Exercise requirements
1. In the band memoir below, who was the group's longest-serving and best drummer?
2. The band memoir below lists what Frank contributed to the group. List every item it names.
3. Go on with the band memoir below, starting after its last sentence.

[Opening Selected excerpt section]

I played with the fellas for about three years and learned a lot about the necessary dynamic for doing something of this nature with a small group of contributors. We had line up changes, occasionally adopting a second guitar to relieve Frank of rhythm duties, and had several drummers. The constant was Frank (lead vocals, rhythm guitar, his songs, his PA, his van, his band), Richie Rich (lead guitar, musical contributor, clearly the best musician), and me (that guy keeps playing the same note over and over). Mad Mike was our longest and best drummer, but his temper, penchant for stuff that makes you go fast and love of drama often led to him storming out of practice and disappearing the night before a gig. Therein the need for replacement, if only temporary.

Having survived my own mediocrity and the chaos of co-existing with other musicians i feel that i should share some of the secrets of becoming a successful opening act for successful opening acts that opened for Billy Idol one time.

[Closing Selected excerpt section]
[Opening Study material section]

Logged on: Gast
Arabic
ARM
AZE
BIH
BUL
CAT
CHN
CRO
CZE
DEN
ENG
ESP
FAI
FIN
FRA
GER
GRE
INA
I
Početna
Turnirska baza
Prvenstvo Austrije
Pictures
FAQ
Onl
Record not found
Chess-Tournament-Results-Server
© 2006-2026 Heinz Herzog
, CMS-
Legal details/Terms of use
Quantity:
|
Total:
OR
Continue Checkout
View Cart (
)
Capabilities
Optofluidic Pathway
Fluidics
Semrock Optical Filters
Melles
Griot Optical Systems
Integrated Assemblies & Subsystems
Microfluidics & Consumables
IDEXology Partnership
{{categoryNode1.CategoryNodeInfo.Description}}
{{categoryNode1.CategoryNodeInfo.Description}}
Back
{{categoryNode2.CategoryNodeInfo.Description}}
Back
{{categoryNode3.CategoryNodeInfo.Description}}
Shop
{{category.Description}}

[Closing Study material section]
[Opening Study material section]

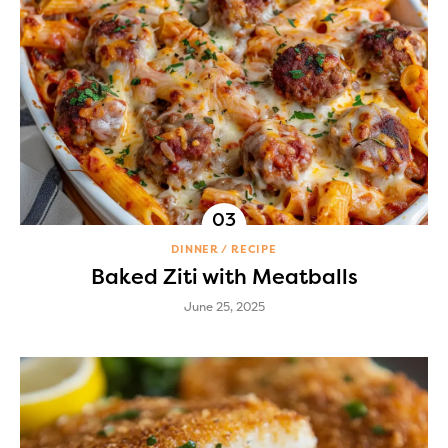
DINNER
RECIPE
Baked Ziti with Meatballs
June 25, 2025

[Closing Study material section]
[Opening Study material section]

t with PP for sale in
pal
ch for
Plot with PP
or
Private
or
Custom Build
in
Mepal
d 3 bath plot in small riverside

[Closing Study material section]

Per-task outputs
1. Mad Mike

2. Lead vocals, rhythm guitar, his songs, his PA, his van, his band

3.
First. Front...(singer, screamer, hootchie cootchie yodeler, doesn't matter)

...if Man: This dude is the face of the band, and the most important element to getting gigs opening for guys that opened for Billy Idol. once. He must, beyond all other things, love his penis. he's gotta believe that hangin noodle is a fucking Phidias to be placed on display in the Parthenon. everything else is variable. Dancing and vocal ability are nice, but not necessary in rock. Ability to remember lyrics regardless of blood alcohol level is also desired.

...if Woman: Any woman that can sing is a bringer of all good natural and supernatural things; cartoon bluebirds, geriatric erections, spontaneously generated rainbows, lycanthropic catalyzation, etc. If she's pissed too, then that's like a Bifrost bridge to Asgardian gigs in the sky. don't believe me? Sinead O'Connor.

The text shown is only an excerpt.